52 Tsade. Die mijn vijanden zijn zonder oorzaak, hebben mij als een vogeltje dapperlijk gejaagd.
Ceux qui me sont gratuitement hostiles, m'ont donné la chasse comme à l'oiseau;
53 Tsade. Zij hebben mijn leven in een kuil uitgeroeid, en zij hebben een steen op mij geworpen.
ils ont voulu m'arracher la vie dans la fosse, et ils m'ont lapidé;
54 Tsade. De wateren zwommen over mijn hoofd; ik zeide: Ik ben afgesneden!
les eaux m'ont submergé jusqu'au-dessus de la tête; je disais: C'en est fait de moi!
55 Koph. HEERE! Ik heb Uw Naam aangeroepen uit den ondersten kuil.
J'invoquai ton nom, Éternel, du fond de la fosse;
56 Koph. Gij hebt mijn stem gehoord, verberg Uw oor niet voor mijn zuchten, voor mijn roepen.
tu entendis ma voix: ne dérobe pas ton oreille à mes cris, afin de me délivrer!
57 Koph. Gij hebt U genaderd ten dage, als ik U aanriep; Gij hebt gezegd: Vrees niet!
Tu t'approches, quand je t'implore, tu m'as dit: Sois sans peur!
58 Resch. Heere! Gij hebt de twistzaken mijner ziel getwist, Gij hebt mijn leven verlost.

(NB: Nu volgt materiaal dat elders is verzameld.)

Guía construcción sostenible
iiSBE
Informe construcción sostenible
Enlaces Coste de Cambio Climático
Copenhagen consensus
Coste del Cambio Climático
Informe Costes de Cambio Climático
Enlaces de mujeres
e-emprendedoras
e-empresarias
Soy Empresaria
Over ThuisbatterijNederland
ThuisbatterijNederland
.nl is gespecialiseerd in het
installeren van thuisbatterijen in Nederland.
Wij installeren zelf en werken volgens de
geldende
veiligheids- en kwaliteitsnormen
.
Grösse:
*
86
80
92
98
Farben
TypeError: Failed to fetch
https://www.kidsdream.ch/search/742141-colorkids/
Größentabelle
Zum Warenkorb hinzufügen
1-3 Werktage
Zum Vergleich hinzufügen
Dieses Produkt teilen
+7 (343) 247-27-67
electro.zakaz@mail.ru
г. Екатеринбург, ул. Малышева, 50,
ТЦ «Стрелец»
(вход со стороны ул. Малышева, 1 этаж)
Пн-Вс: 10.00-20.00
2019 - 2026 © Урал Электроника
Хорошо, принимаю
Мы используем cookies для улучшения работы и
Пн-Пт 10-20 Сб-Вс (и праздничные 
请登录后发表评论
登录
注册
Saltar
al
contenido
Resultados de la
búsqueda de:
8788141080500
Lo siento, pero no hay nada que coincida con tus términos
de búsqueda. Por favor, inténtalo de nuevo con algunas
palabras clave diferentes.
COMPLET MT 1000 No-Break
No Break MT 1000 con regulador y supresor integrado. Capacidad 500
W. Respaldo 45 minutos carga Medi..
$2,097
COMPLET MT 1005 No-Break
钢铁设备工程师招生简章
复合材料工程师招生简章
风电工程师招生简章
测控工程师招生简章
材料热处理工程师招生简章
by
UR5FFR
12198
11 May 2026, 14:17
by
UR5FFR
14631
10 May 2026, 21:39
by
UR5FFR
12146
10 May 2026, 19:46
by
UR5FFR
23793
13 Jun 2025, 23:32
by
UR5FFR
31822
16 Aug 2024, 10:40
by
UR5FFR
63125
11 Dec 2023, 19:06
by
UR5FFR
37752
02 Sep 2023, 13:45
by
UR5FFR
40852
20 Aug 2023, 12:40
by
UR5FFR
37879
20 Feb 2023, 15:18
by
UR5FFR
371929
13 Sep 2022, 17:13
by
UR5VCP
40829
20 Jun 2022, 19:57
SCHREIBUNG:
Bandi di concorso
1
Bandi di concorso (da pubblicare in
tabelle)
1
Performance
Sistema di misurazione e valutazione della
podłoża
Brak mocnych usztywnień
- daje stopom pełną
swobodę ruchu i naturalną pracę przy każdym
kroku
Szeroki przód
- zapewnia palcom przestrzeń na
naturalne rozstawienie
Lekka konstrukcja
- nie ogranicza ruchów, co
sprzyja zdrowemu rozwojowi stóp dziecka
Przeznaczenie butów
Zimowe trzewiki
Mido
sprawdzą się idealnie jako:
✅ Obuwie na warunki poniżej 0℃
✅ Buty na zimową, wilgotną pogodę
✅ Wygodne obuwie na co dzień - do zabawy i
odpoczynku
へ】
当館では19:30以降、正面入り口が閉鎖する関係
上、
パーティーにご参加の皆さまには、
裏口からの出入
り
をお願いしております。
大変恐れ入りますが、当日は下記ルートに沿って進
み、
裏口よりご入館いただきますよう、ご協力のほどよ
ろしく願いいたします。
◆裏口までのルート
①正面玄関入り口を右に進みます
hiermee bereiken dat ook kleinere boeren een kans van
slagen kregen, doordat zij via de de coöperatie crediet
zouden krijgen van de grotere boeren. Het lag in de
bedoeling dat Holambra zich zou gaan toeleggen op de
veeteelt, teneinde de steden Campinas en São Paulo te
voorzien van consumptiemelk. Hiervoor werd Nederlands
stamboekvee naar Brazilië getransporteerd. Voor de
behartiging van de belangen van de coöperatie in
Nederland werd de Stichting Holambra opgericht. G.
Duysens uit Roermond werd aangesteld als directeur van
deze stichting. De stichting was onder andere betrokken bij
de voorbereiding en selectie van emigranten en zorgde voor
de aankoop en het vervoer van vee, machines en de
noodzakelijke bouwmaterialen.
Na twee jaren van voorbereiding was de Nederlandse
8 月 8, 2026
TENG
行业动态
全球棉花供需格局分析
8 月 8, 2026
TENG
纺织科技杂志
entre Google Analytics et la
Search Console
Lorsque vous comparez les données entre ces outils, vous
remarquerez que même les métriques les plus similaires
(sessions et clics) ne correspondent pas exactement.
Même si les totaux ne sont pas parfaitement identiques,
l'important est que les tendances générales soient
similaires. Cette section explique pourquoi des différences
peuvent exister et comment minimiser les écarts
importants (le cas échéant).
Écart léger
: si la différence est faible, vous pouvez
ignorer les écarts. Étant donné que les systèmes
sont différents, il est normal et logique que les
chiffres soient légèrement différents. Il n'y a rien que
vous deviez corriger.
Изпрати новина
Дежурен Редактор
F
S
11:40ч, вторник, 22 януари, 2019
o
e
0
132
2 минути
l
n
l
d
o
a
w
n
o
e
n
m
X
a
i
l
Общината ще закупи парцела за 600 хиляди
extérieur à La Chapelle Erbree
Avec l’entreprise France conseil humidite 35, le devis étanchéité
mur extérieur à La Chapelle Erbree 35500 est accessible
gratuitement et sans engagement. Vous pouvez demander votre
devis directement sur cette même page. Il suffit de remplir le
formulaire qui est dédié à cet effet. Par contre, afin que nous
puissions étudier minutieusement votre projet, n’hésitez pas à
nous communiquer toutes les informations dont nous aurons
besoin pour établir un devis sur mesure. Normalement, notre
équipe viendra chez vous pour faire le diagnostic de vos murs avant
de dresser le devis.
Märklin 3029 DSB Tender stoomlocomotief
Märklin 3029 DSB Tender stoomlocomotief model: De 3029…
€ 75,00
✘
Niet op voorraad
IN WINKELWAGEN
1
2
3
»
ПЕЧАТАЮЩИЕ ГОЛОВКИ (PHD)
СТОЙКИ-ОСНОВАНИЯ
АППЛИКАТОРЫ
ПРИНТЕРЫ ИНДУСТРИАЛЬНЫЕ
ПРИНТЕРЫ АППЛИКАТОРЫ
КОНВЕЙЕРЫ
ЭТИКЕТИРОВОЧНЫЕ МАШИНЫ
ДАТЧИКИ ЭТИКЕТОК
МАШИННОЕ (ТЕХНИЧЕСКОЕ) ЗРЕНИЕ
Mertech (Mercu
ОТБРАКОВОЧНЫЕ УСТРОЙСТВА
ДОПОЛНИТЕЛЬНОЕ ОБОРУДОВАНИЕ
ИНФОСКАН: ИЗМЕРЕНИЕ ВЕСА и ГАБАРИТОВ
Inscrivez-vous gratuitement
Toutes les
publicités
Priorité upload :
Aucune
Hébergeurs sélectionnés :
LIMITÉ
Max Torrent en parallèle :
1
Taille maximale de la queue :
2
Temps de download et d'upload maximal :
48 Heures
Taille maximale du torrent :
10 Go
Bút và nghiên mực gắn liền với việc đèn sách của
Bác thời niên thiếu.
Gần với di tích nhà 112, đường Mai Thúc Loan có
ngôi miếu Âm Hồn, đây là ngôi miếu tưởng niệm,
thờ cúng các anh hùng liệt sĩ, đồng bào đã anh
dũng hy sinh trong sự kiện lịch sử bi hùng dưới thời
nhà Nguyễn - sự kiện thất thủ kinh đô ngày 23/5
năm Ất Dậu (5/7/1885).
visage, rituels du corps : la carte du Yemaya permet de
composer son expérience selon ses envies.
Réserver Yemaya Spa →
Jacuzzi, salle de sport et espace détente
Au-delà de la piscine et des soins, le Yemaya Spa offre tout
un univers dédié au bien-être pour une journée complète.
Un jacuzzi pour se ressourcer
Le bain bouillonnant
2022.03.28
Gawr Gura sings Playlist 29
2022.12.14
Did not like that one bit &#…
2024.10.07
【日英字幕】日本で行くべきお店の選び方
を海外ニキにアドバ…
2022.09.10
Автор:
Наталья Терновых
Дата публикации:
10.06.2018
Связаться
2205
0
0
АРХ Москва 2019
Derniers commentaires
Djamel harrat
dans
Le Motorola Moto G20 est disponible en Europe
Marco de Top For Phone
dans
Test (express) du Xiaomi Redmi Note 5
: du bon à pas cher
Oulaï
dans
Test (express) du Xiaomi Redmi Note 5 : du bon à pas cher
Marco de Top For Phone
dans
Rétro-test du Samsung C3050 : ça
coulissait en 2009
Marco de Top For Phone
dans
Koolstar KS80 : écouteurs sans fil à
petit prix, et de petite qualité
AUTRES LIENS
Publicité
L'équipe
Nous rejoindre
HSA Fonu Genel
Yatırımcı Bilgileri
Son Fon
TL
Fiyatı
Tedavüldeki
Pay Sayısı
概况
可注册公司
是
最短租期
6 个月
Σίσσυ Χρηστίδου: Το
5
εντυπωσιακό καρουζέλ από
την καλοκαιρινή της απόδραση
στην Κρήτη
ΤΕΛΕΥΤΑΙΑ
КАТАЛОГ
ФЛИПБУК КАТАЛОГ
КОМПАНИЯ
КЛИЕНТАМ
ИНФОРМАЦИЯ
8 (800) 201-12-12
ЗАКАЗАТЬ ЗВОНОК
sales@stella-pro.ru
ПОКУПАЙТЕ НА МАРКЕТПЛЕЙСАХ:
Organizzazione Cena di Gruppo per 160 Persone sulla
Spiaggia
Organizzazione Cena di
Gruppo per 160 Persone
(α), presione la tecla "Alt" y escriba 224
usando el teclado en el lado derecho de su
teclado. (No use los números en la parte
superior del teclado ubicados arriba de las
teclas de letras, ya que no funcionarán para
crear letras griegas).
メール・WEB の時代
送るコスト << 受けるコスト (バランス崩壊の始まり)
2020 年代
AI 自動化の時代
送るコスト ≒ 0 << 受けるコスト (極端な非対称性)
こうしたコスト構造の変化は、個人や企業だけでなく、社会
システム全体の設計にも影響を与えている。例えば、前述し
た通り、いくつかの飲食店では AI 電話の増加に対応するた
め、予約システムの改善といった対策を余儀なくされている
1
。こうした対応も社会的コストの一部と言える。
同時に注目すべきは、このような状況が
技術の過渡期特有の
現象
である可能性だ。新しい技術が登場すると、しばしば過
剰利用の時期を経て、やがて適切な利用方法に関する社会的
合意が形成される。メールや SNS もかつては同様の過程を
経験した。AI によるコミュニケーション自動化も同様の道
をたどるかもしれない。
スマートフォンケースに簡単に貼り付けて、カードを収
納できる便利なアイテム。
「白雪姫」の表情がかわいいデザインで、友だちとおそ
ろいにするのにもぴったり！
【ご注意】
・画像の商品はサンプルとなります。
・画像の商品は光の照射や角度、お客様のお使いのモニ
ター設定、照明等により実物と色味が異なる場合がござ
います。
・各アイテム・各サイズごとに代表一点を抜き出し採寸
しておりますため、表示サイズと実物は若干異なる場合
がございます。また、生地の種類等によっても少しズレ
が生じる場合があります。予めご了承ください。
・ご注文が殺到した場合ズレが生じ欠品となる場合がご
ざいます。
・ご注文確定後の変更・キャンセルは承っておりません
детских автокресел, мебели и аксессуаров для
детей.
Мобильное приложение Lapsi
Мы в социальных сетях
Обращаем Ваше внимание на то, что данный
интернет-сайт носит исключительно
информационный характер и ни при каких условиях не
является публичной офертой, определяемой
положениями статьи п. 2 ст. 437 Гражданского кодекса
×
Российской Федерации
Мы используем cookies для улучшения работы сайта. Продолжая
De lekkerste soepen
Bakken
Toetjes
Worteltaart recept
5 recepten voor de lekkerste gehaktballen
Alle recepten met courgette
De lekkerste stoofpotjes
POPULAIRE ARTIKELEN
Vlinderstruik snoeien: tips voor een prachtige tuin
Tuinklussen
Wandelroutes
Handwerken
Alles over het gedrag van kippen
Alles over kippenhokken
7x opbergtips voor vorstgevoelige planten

Seigneur, tu soutiens ma querelle, tu rachètes ma vie.
59 Resch. Heere! Gij hebt gezien de verkeerdheid, die men mij aangedaan heeft, oordeel mijn rechtzaak.
Tu vois, Éternel, le tort qu'on me fait: sois juge de ma cause!
60 Resch. Gij hebt al hun wraak gezien, al hun gedachten tegen mij.
Tu vois toutes leurs vengeances, tous les plans qu'ils forment contre moi.
61 Schin. HEERE! Gij hebt hun smaden gehoord, en al hun gedachten tegen mij;
Tu entends leurs outrages, Éternel, et les plans qu'ils forment contre moi,
62 Schin. De lippen dergenen, die tegen mij opstaan, en hun dichten tegen mij den gansen dag.
les propos de mes adversaires, et les pensées qu'ils nourrissent contre moi tout le jour.
63 Schin. Aanschouw hun zitten en opstaan; ik ben hun snarenspel.
Suis-les, quand ils sont assis, et quand ils se lèvent! je suis leur chanson.
64 Thau. HEERE! geef hun weder die vergelding, naar het werk hunner handen.
Paie-leur, Éternel, un salaire conforme aux actes de leurs mains.
65 Thau. Geef hun een deksel des harten; Uw vloek zij over hen!
Donne-leur l'endurcissement du cœur: que ta malédiction soit pour eux!
66 Thau. Vervolg ze met toorn, en verdelg ze van onder den hemel des HEEREN.
Poursuis-les dans la colère, et fais-les disparaître de dessous les Cieux de l'Éternel!